> Your objective
Starting at the beginning of the material and stopping after the line that contains "title Installing –", rewrite those lines as a Markdown table with the columns No. and Line. Number the rows and leave out blank lines.

○ ○ ○ ○ ○

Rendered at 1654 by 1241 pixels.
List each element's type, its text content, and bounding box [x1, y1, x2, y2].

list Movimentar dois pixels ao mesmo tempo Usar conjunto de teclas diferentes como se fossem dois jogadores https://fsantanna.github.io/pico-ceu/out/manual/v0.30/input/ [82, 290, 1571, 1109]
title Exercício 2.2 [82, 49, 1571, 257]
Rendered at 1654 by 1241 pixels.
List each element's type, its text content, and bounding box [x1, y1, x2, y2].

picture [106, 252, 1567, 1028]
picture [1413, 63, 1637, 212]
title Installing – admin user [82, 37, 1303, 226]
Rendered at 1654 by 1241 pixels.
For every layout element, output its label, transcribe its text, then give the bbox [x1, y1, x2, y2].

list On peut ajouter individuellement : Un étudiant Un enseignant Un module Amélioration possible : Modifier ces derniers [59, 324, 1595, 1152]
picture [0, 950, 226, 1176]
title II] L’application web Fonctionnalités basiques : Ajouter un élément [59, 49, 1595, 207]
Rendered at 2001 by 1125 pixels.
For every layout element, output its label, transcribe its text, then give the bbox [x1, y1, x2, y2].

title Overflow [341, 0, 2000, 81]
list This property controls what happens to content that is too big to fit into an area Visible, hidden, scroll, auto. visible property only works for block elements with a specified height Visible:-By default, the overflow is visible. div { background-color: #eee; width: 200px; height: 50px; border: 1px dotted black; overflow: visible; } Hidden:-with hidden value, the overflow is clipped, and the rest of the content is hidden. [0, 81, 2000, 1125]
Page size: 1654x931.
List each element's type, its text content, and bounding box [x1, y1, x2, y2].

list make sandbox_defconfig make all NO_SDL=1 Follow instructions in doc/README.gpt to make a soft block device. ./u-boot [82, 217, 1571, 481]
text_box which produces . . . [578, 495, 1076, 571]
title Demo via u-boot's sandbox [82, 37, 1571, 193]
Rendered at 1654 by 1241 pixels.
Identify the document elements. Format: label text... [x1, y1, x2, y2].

○ ○ ○ ○ ○

> Task answer
| No. | Line |
|---|---|
| 1 | Rendered at 1654 by 1241 pixels. |
| 2 | List each element's type, its text content, and bounding box [x1, y1, x2, y2]. |
| 3 | list Movimentar dois pixels ao mesmo tempo Usar conjunto de teclas diferentes como se fossem dois jogadores https://fsantanna.github.io/pico-ceu/out/manual/v0.30/input/ [82, 290, 1571, 1109] |
| 4 | title Exercício 2.2 [82, 49, 1571, 257] |
| 5 | Rendered at 1654 by 1241 pixels. |
| 6 | List each element's type, its text content, and bounding box [x1, y1, x2, y2]. |
| 7 | picture [106, 252, 1567, 1028] |
| 8 | picture [1413, 63, 1637, 212] |
| 9 | title Installing – admin user [82, 37, 1303, 226] |